Arthur reported that the IEF has been wanting to create materials for children, a section of the website of things that could be used for children in building that connection with nature.
In this context, Sylvia Karlsson-Vinkhuyzen mentioned walking devotionals out in nature which are much appreciated.
Firouz Sobhani mentioned how helpful practical examples can be, and Arthur informed him that the IEF has actively been looking for case studies and posting them on the IEF website here, and that there is also a collection of case studies on the BIC website here.
Arwhin Kalai Chelvan suggested that we pay attention to have more coherence between public discourse and social action.
Daniel Truran shared “I think that the most frequently asked question you get is, what can I do? What can I do next? And we're blessed with a myriad of opportunities, and then we are cursed with a myriad of opportunities. So, I think one very important thing that IEF could offer is, these are three things you can start from, as opposed to 2 million that we've found out are most useful. And of course, I would think that the first one of them is that you should consult locally on what you should do next.”
Gary Reusche pointed out the importance of rural communities and Firouz Sobhani suggested giving priority to agriculture and natural resources at the local level, because “the bottom line is the relationship of people together when they manage resources at local level, how this can be done in a sustainable way.”
At the second meeting, the major topic was youth engagement. Tahirih Matthee pointed out that, in general, youth representation is increasingly recognized as important, but that it is often more tokenism than sincere inclusion. Youth must be included in the structure of governments and organizations. Arthur Dahl then explained that the IEF has a youth team, and it was fortunate that all its four members were present: Cedric Åkermark, Elsa Deshmukh, Desta Mesbah, and Tuana Inhan. The youth team then invited the other two young people at the meeting to join them. With Kiara Ehsani and Gabriel Porch, they are now a very strong group!
The youth shared their interests and views: Kiara sees much capacity in the IEF to bring faith and science together and she thinks that her engagement with IEF has been a good learning experience. She would welcome networking among IEF members. Gabriel also thinks that a space to share and consult is important. Cedric suggested Instagram and more direct personal communications. The IEF website could also provide a forum for sharing and consulting in specific areas. The youth team will consult about the various options and find a way for more communication over long distances.
Elsa suggested that the youth team could explore contributing in some way to the Global Youth Biodiversity Network.
On other topics, IEF water monitor Mark Griffin shared his view that all the different UN conferences share the same framework - he especially followed the water conferences over the past decades. They should not be looked at in isolation. The 2023 Water Conference, for example, is under the framework of the Sustainable Development Goals (SDGs) and the Summit of the Future.
Thomas Pawlowski pointed out the problem of narrow national interests and the importance of transcending them with a global perspective. Arthur Dahl responded that this has been one of IEF’s most central themes in public discourse and that this topic will continue to be highly relevant.

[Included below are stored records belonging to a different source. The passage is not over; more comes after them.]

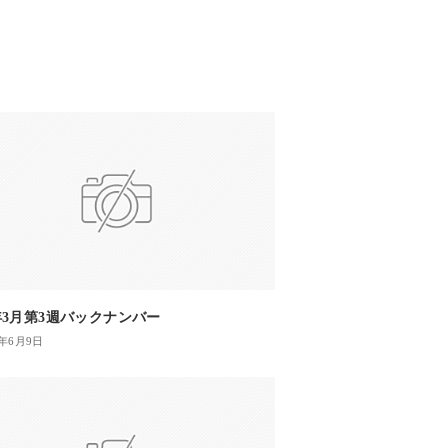
6年3月第3週バックナンバー
6年6月9日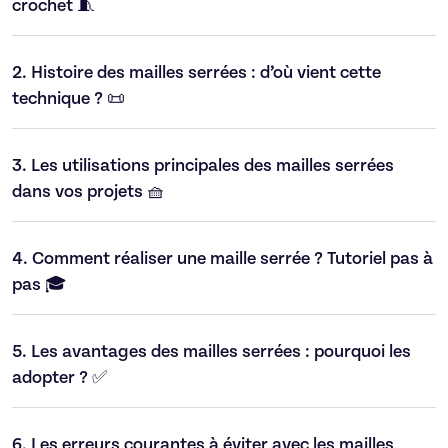
crochet 🧵
2.
Histoire des mailles serrées : d’où vient cette
technique ? 📜
3.
Les utilisations principales des mailles serrées
dans vos projets 🧺
4.
Comment réaliser une maille serrée ? Tutoriel pas à
pas 🎓
5.
Les avantages des mailles serrées : pourquoi les
adopter ? ✅
6.
Les erreurs courantes à éviter avec les mailles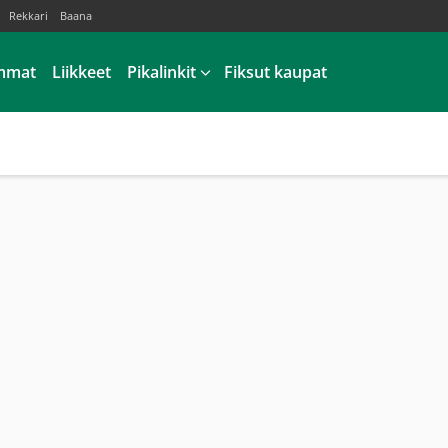
Rekkari
Baana
mmat
Liikkeet
Pikalinkit
Fiksut kaupat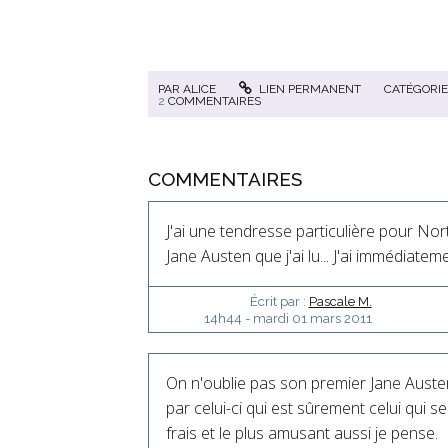
PAR
ALICE
LIEN PERMANENT
CATÉGORIE
2
COMMENTAIRES
COMMENTAIRES
J'ai une tendresse particulière pour No
Jane Austen que j'ai lu... J'ai immédiate
Écrit par :
Pascale M.
14h44
-
mardi 01
mars 2011
On n'oublie pas son premier Jane Austen
par celui-ci qui est sûrement celui qui 
frais et le plus amusant aussi je pense.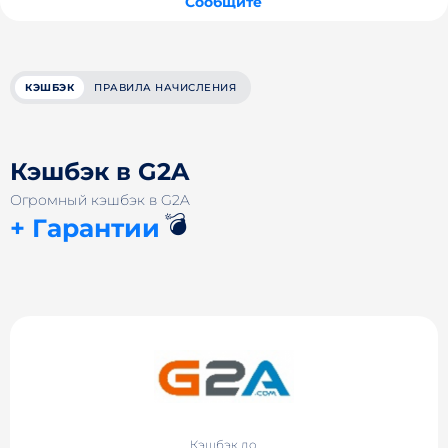
Сообщите
КЭШБЭК
ПРАВИЛА НАЧИСЛЕНИЯ
Кэшбэк в G2A
Огромный кэшбэк в G2A
💣
+ Гарантии
Кэшбэк до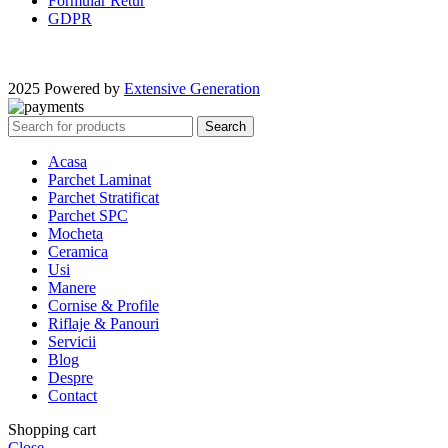
Formular Retur
GDPR
2025 Powered by
Extensive Generation
Search
Acasa
Parchet Laminat
Parchet Stratificat
Parchet SPC
Mocheta
Ceramica
Usi
Manere
Cornise & Profile
Riflaje & Panouri
Servicii
Blog
Despre
Contact
Shopping cart
Close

Carol Curtis asked the question how IEF’s spiritual approach is received by others. Arthur Dahl responded that, although some people will remain “allergic” to religious approaches, increasingly discourses include the spiritual dimension. One large opening in that direction was the statement by the IPBES on the Values of Nature.
At the end of the meeting, Christine Muller shared some aspects to consider when volunteering for IEF: What brings you joy? What are your capacities, skills, available time? What are the needs of IEF and opportunities to serve? There is also much potential in learning new things and building capacity when engaged in service.